Куллинейн впервые посетил кибуц при свете летней луны. До сих пор он, не обращая ни на что внимания, просто питался в столовой. Теперь ученый увидел здания, которые такие люди, как генерал, воздвигли на этой земле: небольшие дома, где жили примерно полторы сотни человек. Увидел благосостояние, созданное годами общей работы, школу, детский сад, больницу. Пустая и выжженная в течение без малого семисот лет, эта земля за полвека дала жизнь государству Израиль, и Куллинейн внимательно слушал, как Райх объяснял смысл того или иного начинания, но наконец бывший генерал сказал:

– На самом деле я хотел поговорить с тобой вот о чем: есть ли у моей дочки возможность попасть в Чикагский университет?

– Это можно сделать. Если она толковая девочка.

– Думаю, так и есть. Но мне хочется, чтобы ты сам оценил.

– Она живет здесь, в кибуце?

– А где же еще? – Райх направился к зданиям, где размещались спальни, постучал в одну из дверей и дождался, пока девичий голос на иврите не разрешил ему войти. Когда дверь распахнулась, Куллинейн увидел красивую девочку лет семнадцати или восемнадцати и, как школьник, показал на нее пальцем:

– Так это же ты выиграла соревнования по Библии!
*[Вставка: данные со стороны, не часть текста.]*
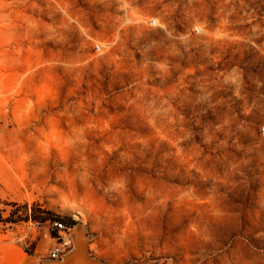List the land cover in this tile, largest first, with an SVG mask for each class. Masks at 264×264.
Wrapping results in <instances>:
<instances>
[{
    "label": "rangeland",
    "instance_id": "1",
    "mask_svg": "<svg viewBox=\"0 0 264 264\" xmlns=\"http://www.w3.org/2000/svg\"><path fill=\"white\" fill-rule=\"evenodd\" d=\"M61 217L106 264H264V0H0V264Z\"/></svg>",
    "mask_w": 264,
    "mask_h": 264
},
{
    "label": "water",
    "instance_id": "2",
    "mask_svg": "<svg viewBox=\"0 0 264 264\" xmlns=\"http://www.w3.org/2000/svg\"><path fill=\"white\" fill-rule=\"evenodd\" d=\"M75 247L64 255L62 259H50L45 264H106L91 256L89 251V237L86 226L80 223L73 232Z\"/></svg>",
    "mask_w": 264,
    "mask_h": 264
},
{
    "label": "built area",
    "instance_id": "3",
    "mask_svg": "<svg viewBox=\"0 0 264 264\" xmlns=\"http://www.w3.org/2000/svg\"><path fill=\"white\" fill-rule=\"evenodd\" d=\"M51 227L57 230L59 235L56 237L57 240L51 247L49 257L52 259H62L64 255L70 252L75 246L73 237L75 228L58 218H53L51 220Z\"/></svg>",
    "mask_w": 264,
    "mask_h": 264
},
{
    "label": "trees",
    "instance_id": "4",
    "mask_svg": "<svg viewBox=\"0 0 264 264\" xmlns=\"http://www.w3.org/2000/svg\"><path fill=\"white\" fill-rule=\"evenodd\" d=\"M24 208H25V211L22 214H18V213L13 212L12 215L10 217H8L6 221H9L12 223H17L21 220L37 219L36 217L39 216V214H37V213L39 211H42L41 208H39L37 206H34L32 211L30 210L28 205H25ZM47 213H48V211H47ZM60 219H63V217H61Z\"/></svg>",
    "mask_w": 264,
    "mask_h": 264
}]
</instances>
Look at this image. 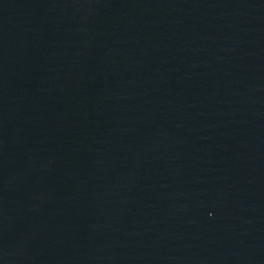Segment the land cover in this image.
I'll use <instances>...</instances> for the list:
<instances>
[{"label": "water", "instance_id": "1", "mask_svg": "<svg viewBox=\"0 0 264 264\" xmlns=\"http://www.w3.org/2000/svg\"><path fill=\"white\" fill-rule=\"evenodd\" d=\"M0 264H264V0H0Z\"/></svg>", "mask_w": 264, "mask_h": 264}]
</instances>
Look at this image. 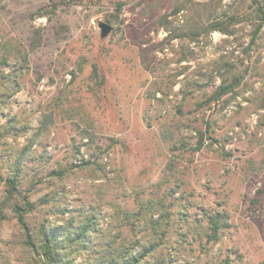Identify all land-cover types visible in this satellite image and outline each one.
<instances>
[{
    "label": "rangeland",
    "instance_id": "1",
    "mask_svg": "<svg viewBox=\"0 0 264 264\" xmlns=\"http://www.w3.org/2000/svg\"><path fill=\"white\" fill-rule=\"evenodd\" d=\"M216 1L0 0V264H264V26Z\"/></svg>",
    "mask_w": 264,
    "mask_h": 264
},
{
    "label": "trees",
    "instance_id": "2",
    "mask_svg": "<svg viewBox=\"0 0 264 264\" xmlns=\"http://www.w3.org/2000/svg\"><path fill=\"white\" fill-rule=\"evenodd\" d=\"M220 0L216 1L219 2ZM235 1V0H233ZM210 2H206V5L209 7L211 6ZM253 4L249 5L248 9L245 12H241L240 10L236 9L232 14H227L226 12L223 13H216L213 15V11L208 10L207 13V27L206 32L211 33L213 31H219L221 33L225 34H232L234 31L235 23L240 20H250L252 22V35L250 39V45L255 43V40L259 37V32L264 26V0H251ZM210 8V7H209ZM221 8V7H220ZM213 15V16H212ZM168 22V21H166ZM260 58H257L256 61H258ZM238 77H236L237 79ZM227 78H223L222 83L216 88L213 95L214 97L224 95L228 92H230L234 86V84L239 83L238 82H229L227 83ZM261 108H264V101L261 102ZM202 141V140H201ZM200 141V142H201ZM18 183V174L16 171L12 175H10L5 180V186H6V193H7V199H10L13 197V195L16 193V186ZM25 206L28 207V209H31V203L29 201L24 202ZM18 209H21L20 206L16 205L14 207V210L17 212V218L19 222L25 226L24 218L22 213ZM2 214L0 213V216ZM207 224L209 231L206 233L208 238L211 240H216L218 238V233L221 229L226 227L227 225V219L226 215L221 212H215L212 214H209L207 216ZM26 235L29 238V234L26 233ZM86 230L82 231V233H79L77 237L75 238V242H80L81 245L86 244L85 240ZM42 243H41V251L44 257L47 261H49L47 264H58V251L59 246H57V241L60 240V236L57 234V232L50 231L49 233L44 232L42 235ZM30 243V242H29ZM32 244V241L31 243ZM153 246L150 247V249H147L145 252H143L140 256H134V255H123L122 257V264H140L141 260L146 256L147 252L151 250Z\"/></svg>",
    "mask_w": 264,
    "mask_h": 264
},
{
    "label": "water",
    "instance_id": "3",
    "mask_svg": "<svg viewBox=\"0 0 264 264\" xmlns=\"http://www.w3.org/2000/svg\"><path fill=\"white\" fill-rule=\"evenodd\" d=\"M98 27L100 29V36L101 37H106L111 31V26L105 22H99Z\"/></svg>",
    "mask_w": 264,
    "mask_h": 264
}]
</instances>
– Да. – Она изящно склонила голову и махнула рукой в сторону четырех металлических кроватей, на которые они и присели.

Разместившись, Куллинейн сказал Райху:

– Не стоит беспокоиться, попадет ли она в университет. В Библии она разбирается лучше любого профессора.

– Но достаточно ли она знает английский?

Куллинейн начал разговаривать с этой очаровательной юной особой.

– Сильный акцент, – обменявшись с ней несколькими фразами, отметил он, – но, конечно же, для поступления этих знаний хватит.

– Надеюсь, – вздохнул Райх. – Я мог послать ее учиться в Хайфу. Ей предлагали стипендию, но я решил, что ей куда важнее узнать жизнь в кибуце. Пусть даже школа тут не первоклассная.

– Школа прекрасная! – запротестовала девушка.

– Но академические предметы преподаются просто ужасно, – сказал Райх и прежде, чем его дочь успела возразить, поднял правую руку. – Ужасно. Тем не менее она все же смогла получить хорошее образование.

Он принялся было обсуждать порядок поступления, как дверь распахнулась, впустив растрепанного юношу лет примерно восемнадцати. На нем были только шорты, а лицо покрыто мыльной пеной. По всей видимости, юноша тоже жил в этой комнате, потому что, извинившись перед генералом Райхом и коротко кивнув Куллинейну, он подошел к кровати, стоявшей рядом с кроватью девушки, и в поисках бритвы стал рыться в тумбочке. Наконец найдя ее, парень осторожно взял бритву, как молодой человек, который пока не бреется регулярно, и, еще раз извинившись, выскочил за дверь.

– Твой сын? – спросил Куллинейн.

– Нет.

Куллинейн остался в растерянности. Ясно, что юноша жил в этой комнате. Ясно, что тут же жила и дочь Райха. Он бросил взгляд на ее руку в поисках обручального кольца и, должно быть, покраснел, потому что Райх внезапно расхохотался:

– Ох этот юноша!

Его дочь тоже засмеялась, и Куллинейн смутился, как человек, которому рассказали анекдот, смысла которого он не понял.

– Здесь, в кибуце Макор, – объяснил Райх, – мы с самого начала решили, что наши дети будут жить вне дома. И пока они были малышами, мы взяли двух мальчиков из разных семей и двух девочек, тоже из разных семей, и поселили их вместе в одной комнате. Где им и предстоит обитать до восемнадцати лет.